Reproduce verbatim the passage of the puppy-training excerpt starting at "I understand that" and ending at "routine is key!".

*** EXCERPT ***

A puppy at that age is going to require a lot of exercise and mental stimulation so that they can focus on what you expect of them. I found my boisterous puppy benefited from two 30-45 minute walks, and a 30min to 2 hour romp at the off leash dog park. Games can be as simple as hide and seek with toys, and they tend to enjoy those toys that you fill with treats that they have to work at to get the food out of. 

I understand that it can be difficult to find the time to do so much physical activity with your puppy, but you can always get kids on board, and if you're lucky maybe some people in your local community would have kids who would like to help out. When I was a teenager I used to walk dogs for free/fun because I didn't have one. I am not sure if teenagers are as cool today though.

Consistency and routine is key! 

Getting a dog to stop jumping on people is both very easy...and very hard! It's hard because it generally requires adopting a protocol, but it's very easy for strangers or guests to break this protocol and set your dogs progress back.

*** End of EXCERPT ***
*** PROVIDED MATERIAL ***

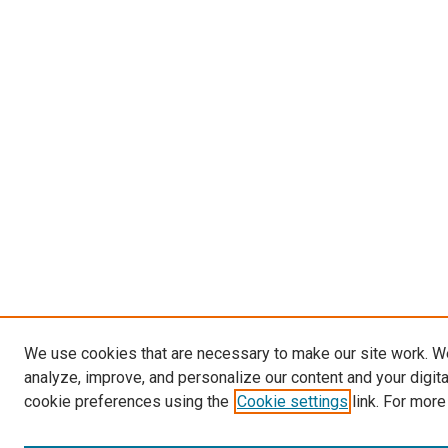
We use cookies that are necessary to make our site work. W
analyze, improve, and personalize our content and your digit
cookie preferences using the
Cookie settings
link. For more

*** End of PROVIDED MATERIAL ***

▶ _RESPONSE BOX_:
I understand that it can be difficult to find the time to do so much physical activity with your puppy, but you can always get kids on board, and if you're lucky maybe some people in your local community would have kids who would like to help out. When I was a teenager I used to walk dogs for free/fun because I didn't have one. I am not sure if teenagers are as cool today though.

Consistency and routine is key!